For those people who have spent the money, they expect something in return.




Fortunately, every so often the opportunity arises. Here is one our instrumented tax-dodgers going down Nugent Hill, Cotham, using the bike contraflow to get to the Arley Hill evening traffic jam, and so on to Stokes Croft. As they join the Arley Hill queue, you can see a green light allowing some traffic to slowly get out to places more interesting.

And here you can see the BMW 3 series YF57KTE getting some return on investment. First they can come off the speed bump while accelerating (suspension), then put their foot down to catch up with the cars in front. Those cars in front who are going through on orange we note.  But as the BMW is now almost joined up with them, it can do the "part of the same group" gambit and carry on through on the red light.

That tactic has given them a bit more speed than the vehicles in front, forcing them to negotiate what is effectively a chicaned right turn fairly aggressively: that suspension at work again.

They then need to put their brakes on, not because of the speed limit but because they've caught up with the car in front.

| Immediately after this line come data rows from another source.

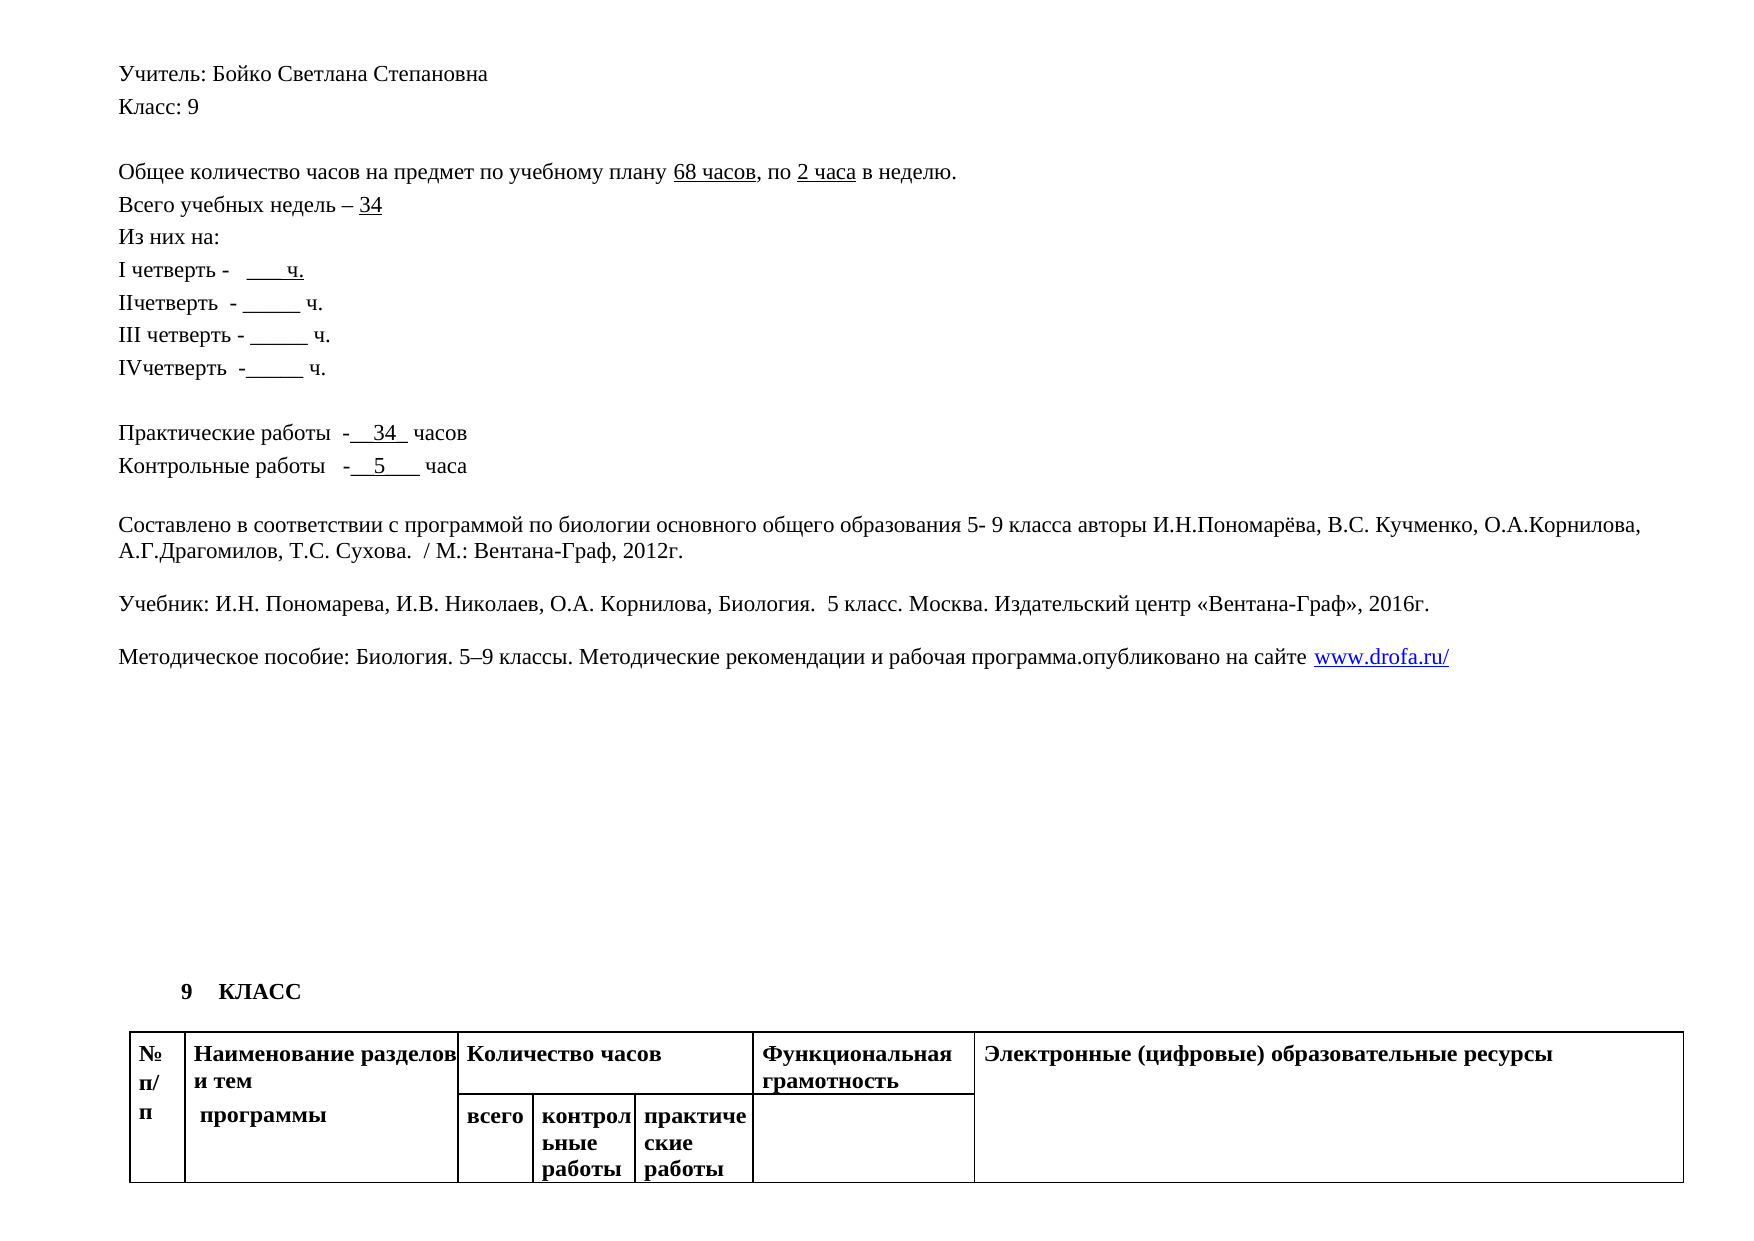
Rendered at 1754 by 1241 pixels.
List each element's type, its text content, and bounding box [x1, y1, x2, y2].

table_header № п/п [131, 1033, 184, 1181]
list Учитель: Бойко Светлана Степановна [118, 60, 1698, 87]
list Класс: 9 [118, 93, 1698, 119]
list Из них на: [118, 223, 1698, 250]
list Контрольные работы -__5___ часа [118, 452, 1698, 478]
list III четверть - _____ ч. [118, 321, 1698, 348]
list IIчетверть - _____ ч. [118, 289, 1698, 315]
table_header Электронные (цифровые) образовательные ресурсы [975, 1033, 1683, 1181]
text Составлено в соответствии с программой по биологии основного общего образования 5- 9 класса авторы И.Н.Пономарёва, В.С. Кучменко, О.А.Корнилова, А.Г.Драгомилов, Т.С. Сухова. / М.: Вентана-Граф, 2012г. [118, 511, 1698, 563]
table_cell контрольные работы [534, 1095, 634, 1181]
table_header Наименование разделов и тем программы [186, 1033, 457, 1181]
table_header Функциональная грамотность [754, 1033, 974, 1093]
table_cell [754, 1095, 974, 1181]
table_header Количество часов [459, 1033, 752, 1093]
list IVчетверть -_____ ч. [118, 354, 1698, 380]
list Практические работы -__34_ часов [118, 419, 1698, 445]
list Всего учебных недель – 34 [118, 191, 1698, 217]
table_cell практические работы [636, 1095, 752, 1181]
list I четверть - ___ ч. [118, 256, 1698, 282]
list КЛАСС [181, 978, 1698, 1005]
text Учебник: И.Н. Пономарева, И.В. Николаев, О.А. Корнилова, Биология. 5 класс. Москва. Издательский центр «Вентана-Граф», 2016г. [118, 590, 1698, 616]
list Общее количество часов на предмет по учебному плану 68 часов, по 2 часа в неделю. [118, 158, 1698, 184]
text Методическое пособие: Биология. 5–9 классы. Методические рекомендации и рабочая программа.опубликовано на сайте www.drofa.ru/ [118, 643, 1698, 669]
table_cell всего [459, 1095, 532, 1181]
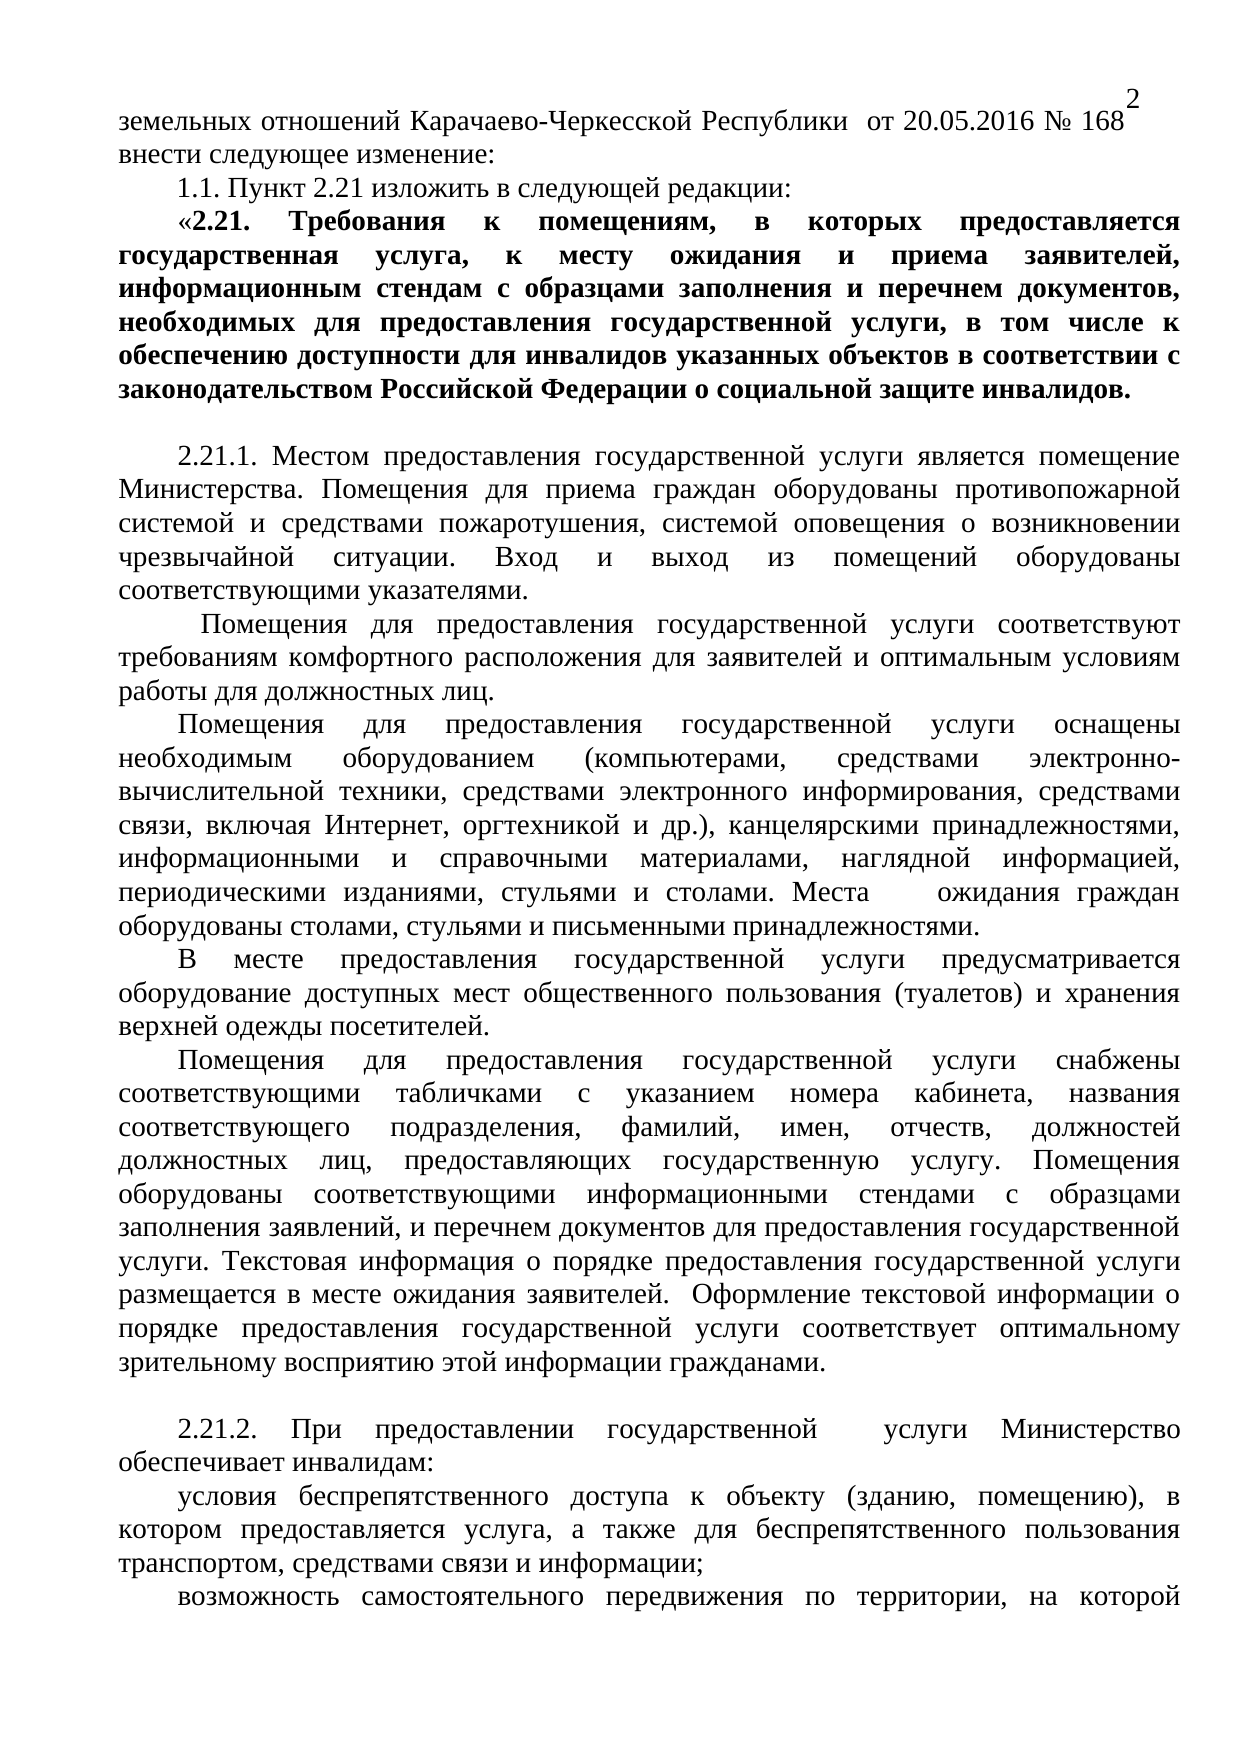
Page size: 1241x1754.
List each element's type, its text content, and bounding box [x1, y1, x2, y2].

There: 15 seconds of real driving, out of probably 30 minutes of suffering. Not much —but that's all a 20 mph zone offers, at least during the early evening commute.


2 comments:

amoeba said...

The Mini that pulled-out @0.15 looked like it might be a bit close, but it's hard to judge distances with certainty because this is affected strongly by the angle of view of the camera, there seemed very little barrel-distortion, so I assume the angle of view isn't anything like the 170 degree fish-eye lenses normally used on such cameras.

I didn't notice it in the video, but all too often traffic queues are held-up by people gazing gormlessly at their phones while sat in the queue and failing to pay attention and not noticing the light-change. If only there were some means of detecting / deterring phone use by drivers, the queues would move faster.
As for boys' toys, I hate them.

Bristol Traffic said...

-Problem with the Mini is there isn't great visibility from those side roads; on the DH you need to plan for that and not go up to speed. It's worse on the bottom one because only bikes go straight on, cars pull out assuming its clear. This is why the speedo on the video says ~20 mph max. I don't recall the car being that close, though I wasn't over-happy.

Queues & Texting? Arley Hill is a classic previously documented. Saw someone there with a tablet last month -though without a helmet cam I couldn't show. On the same ride as the video shown here there was a school-run-mum texting, but the helmet camera wasn't positioned right for that video.